#### TEXTABSCHNITT:

● ● ●

# Netzwerkverbindung wird unterbrochen



## ansa (24. September 2002)

Hallo 

folgendes Problem: 
Peer-toPeer Netzwerk mit fünf Rechnern, 2x Win2000, 1x NT 4.0 und 2x Windows 98; verbunden über TP Kabel und Hub; Protokoll TCP/IP und 100MBits/sec. 
Im Netzwerk läuft eine Buchhaltungssoftware (shm Europrofit) die als Serverinstallation auf einem der Win98 Rechner installiert ist. Auf allen anderen Rechnern ist die Clientversion installiert. Ruft man von einem der Clients das Programm auf, kommt es häufig vor, dass während des Arbeitens die Netzwerkverbindung unterbrochen wird. Ergebnis ist natürlich, dass sich die Software aufhängt und fast immer die Datenbank beschädigt. 
An was kann es liegen, dass die Netzwerkverbindung immer unterbrochen wird. 
Mir ist übrigens schon in anderen Netzwerken aufgefallen in denen Win2K Rechner intergriert waren, dass die Netzverbindung unterbrochen wird. 
Ich hoffe dass jemand helfen kann 

Gruß Ansa


----------



## Moartel (25. September 2002)

● ● ●

#### DATENSATZ:
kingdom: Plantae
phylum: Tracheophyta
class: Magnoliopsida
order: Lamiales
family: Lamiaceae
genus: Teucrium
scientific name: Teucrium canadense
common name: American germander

● ● ●

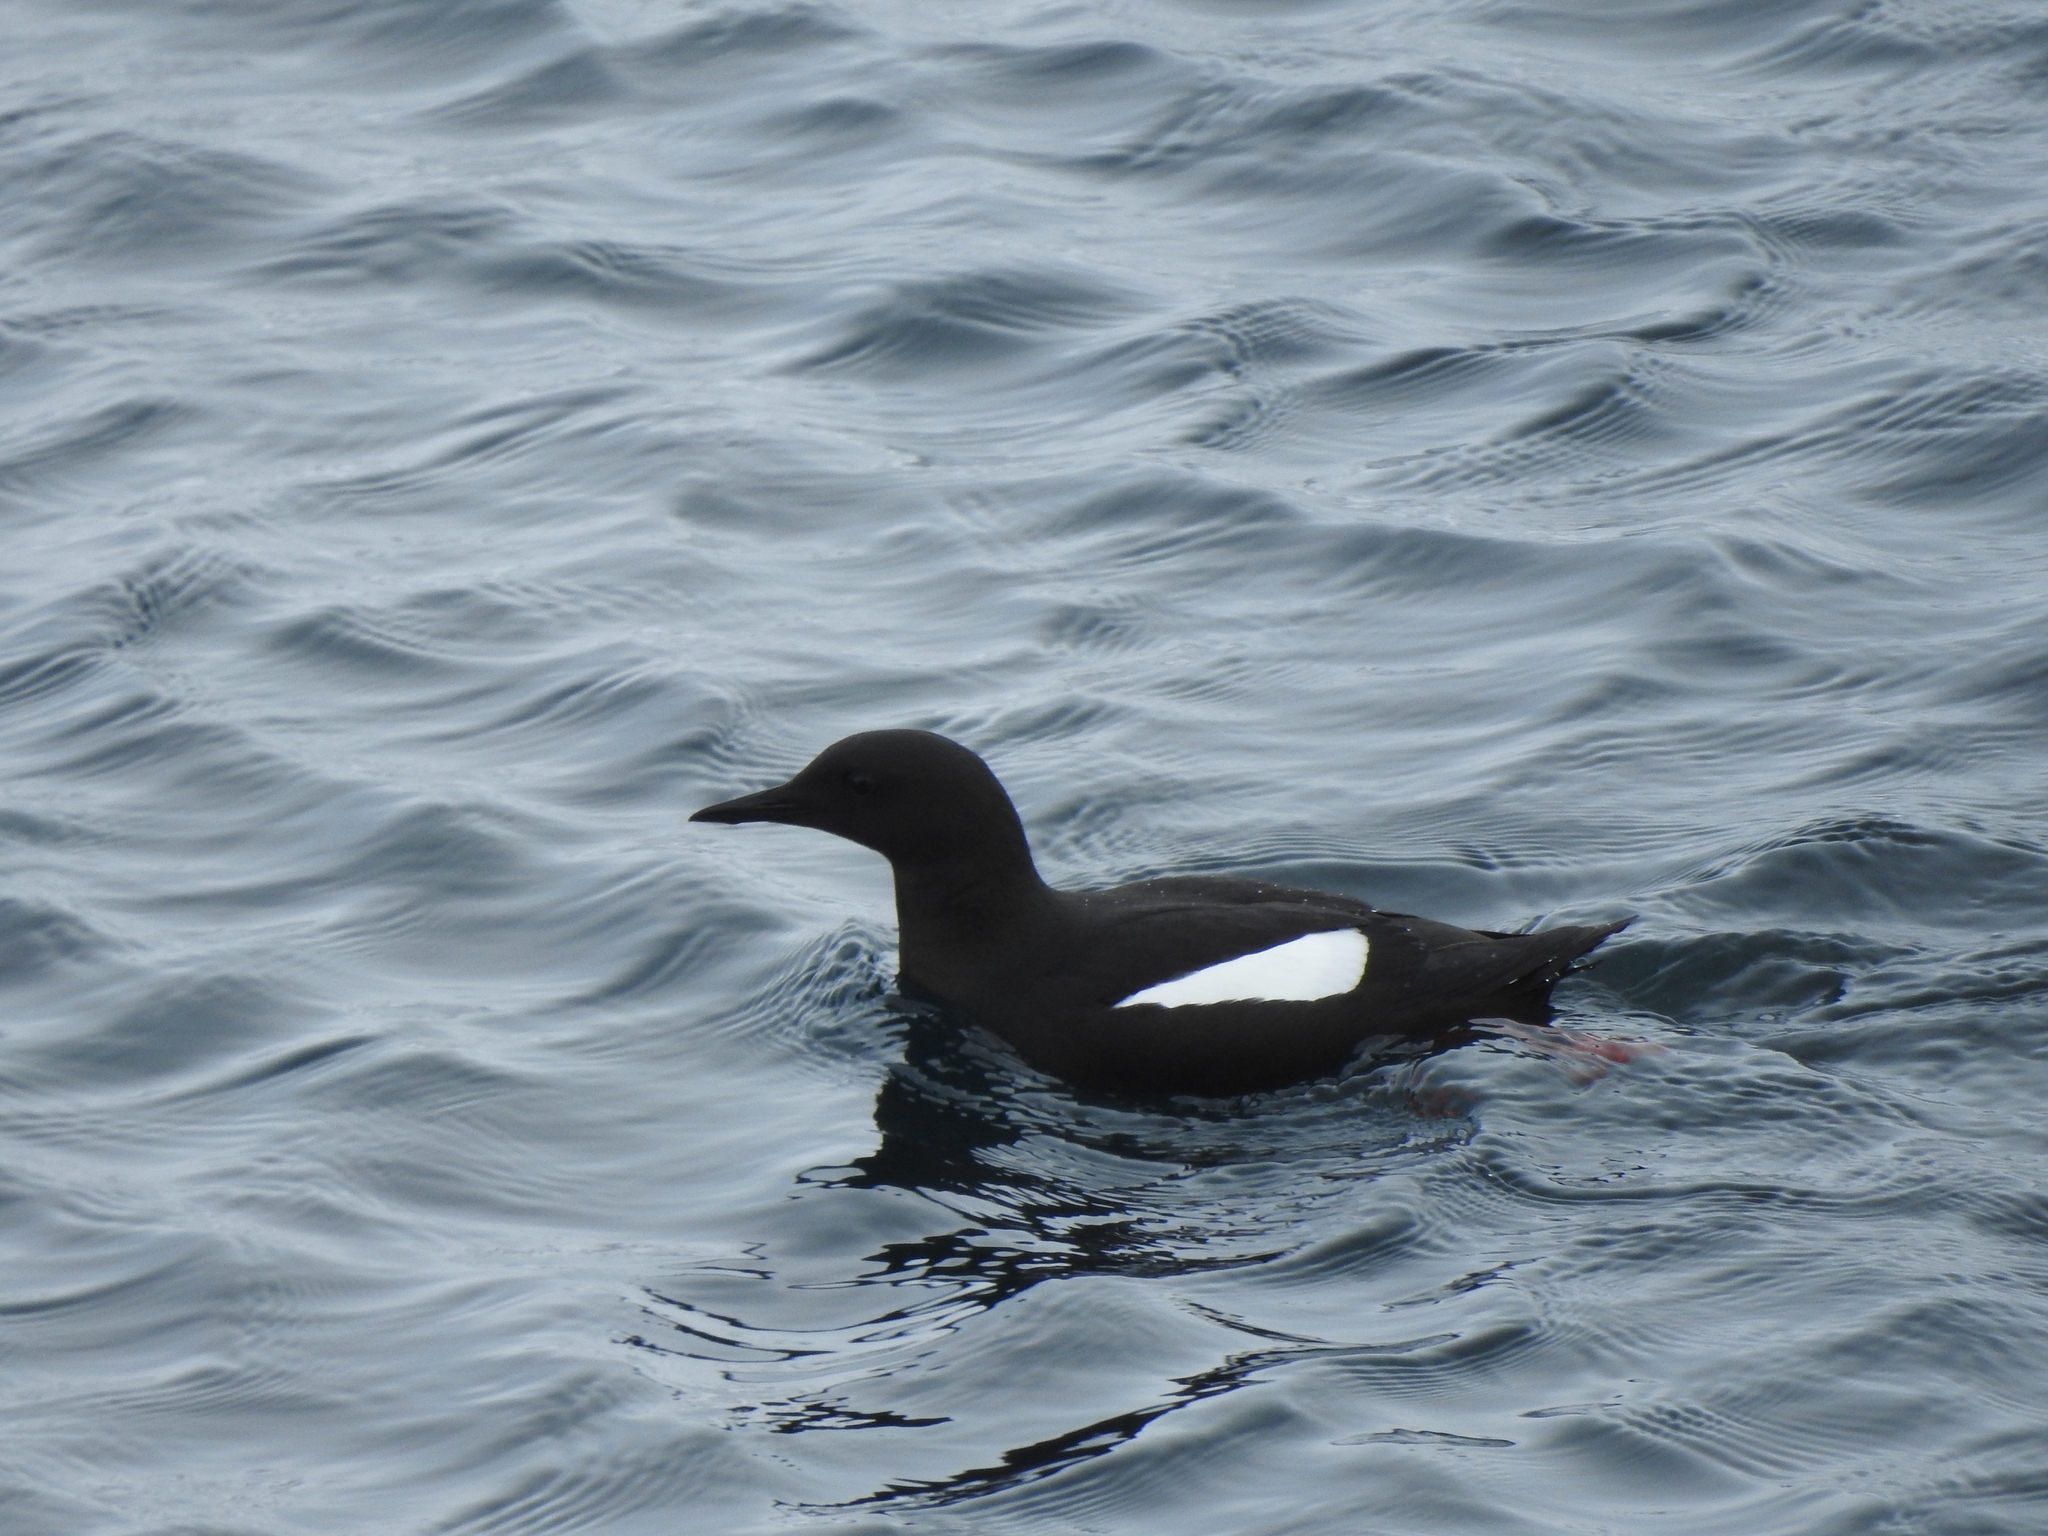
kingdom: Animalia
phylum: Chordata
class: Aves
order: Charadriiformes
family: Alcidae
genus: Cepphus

● ● ●

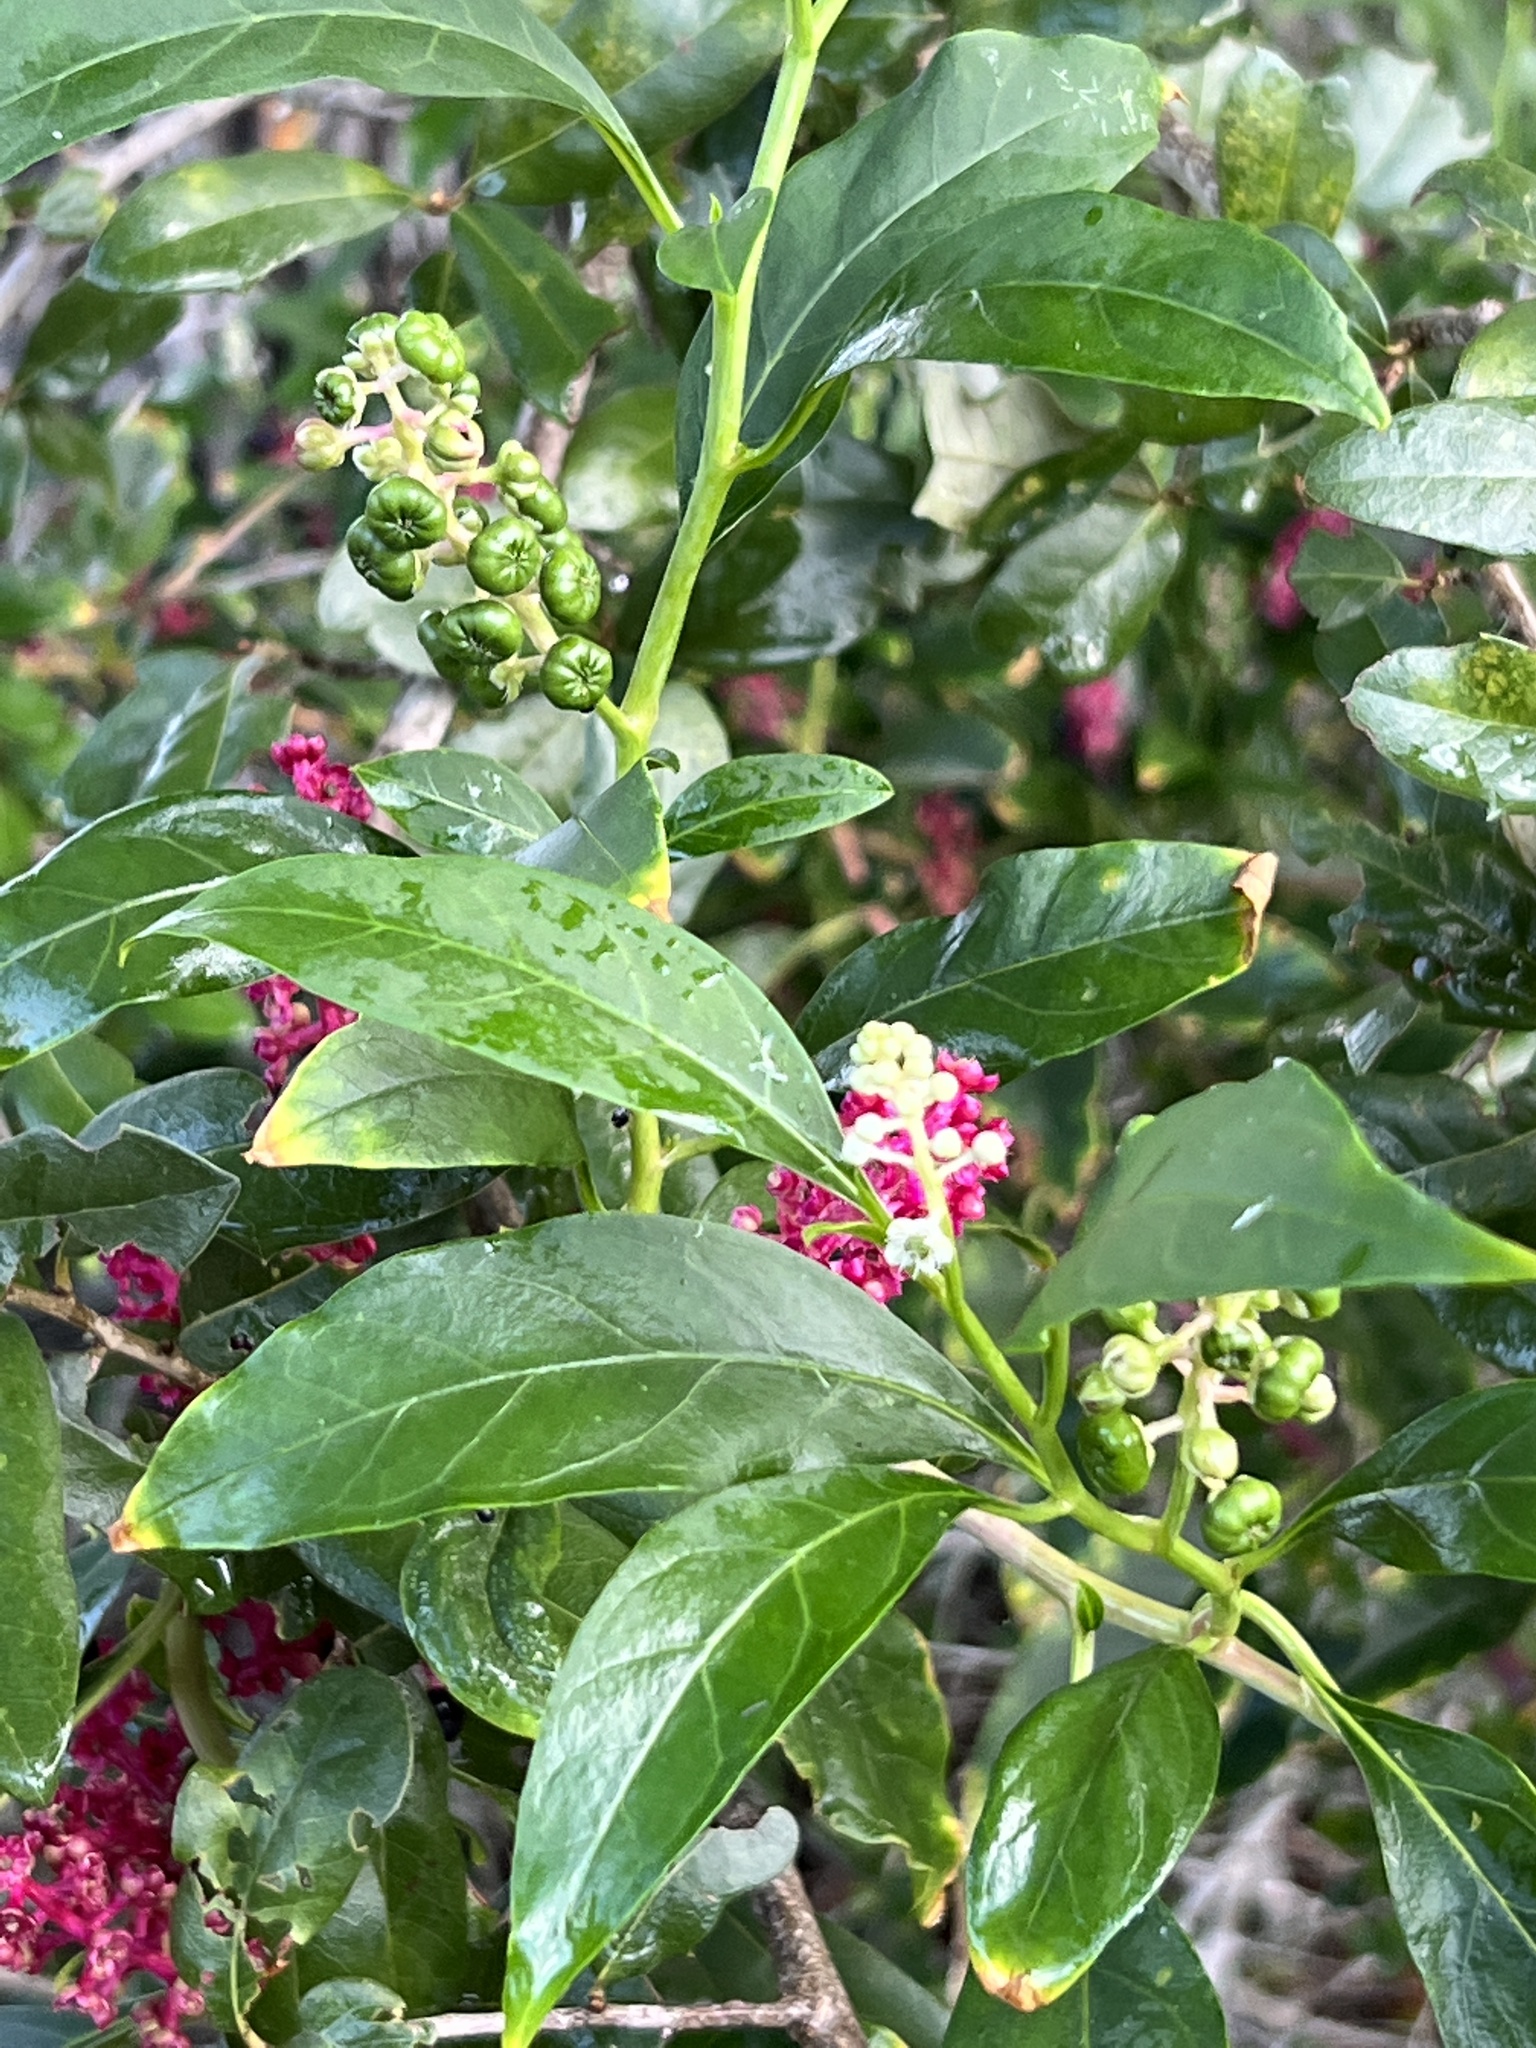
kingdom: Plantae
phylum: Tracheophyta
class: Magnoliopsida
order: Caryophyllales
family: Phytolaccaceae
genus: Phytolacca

● ● ●

#### AUFGABE 1:
Nenne alle Betriebssysteme, die im Forumsthread zur unterbrochenen Netzwerkverbindung für die fünf Rechner des Netzwerks angegeben werden, jeweils mit der Anzahl der Rechner.
#### AUFGABE 2:
Schreibe den Forumsthread zur unterbrochenen Netzwerkverbindung im Anschluss an die letzte Überschrift weiter.

#### ANTWORT 1:
Win2000 (2 Rechner), NT 4.0 (1 Rechner), Windows 98 (2 Rechner)

#### ANTWORT 2:
Hm, so was ist mir noch gar nicht untergekommen. Es wird aber wohl am Netzwerk und nicht am Programm liegen. Sicherheitshalber würde ich mal testen ob es bei anderen Anwendungen zu ähnlichen Schwierigkeiten kommt. Dann wäre ein Wackelkontakt im Hub, oder ein etwas locker eingestecktes Kabel darin (ist mir kürzlich an meinem DSL-Modem passiert) ein heißer Tipp.

Was mich dabei noch interessieren würde: Ich schätze mal die Clients sind die ganze Arbeitszeit über mit einem Passwort auf dem Server der Buchhaltungssoftware eingeloggt. Kommt die Trennung des Netzwerks nur oder hauptsächlich während Transfers oder im Leerlauf vor?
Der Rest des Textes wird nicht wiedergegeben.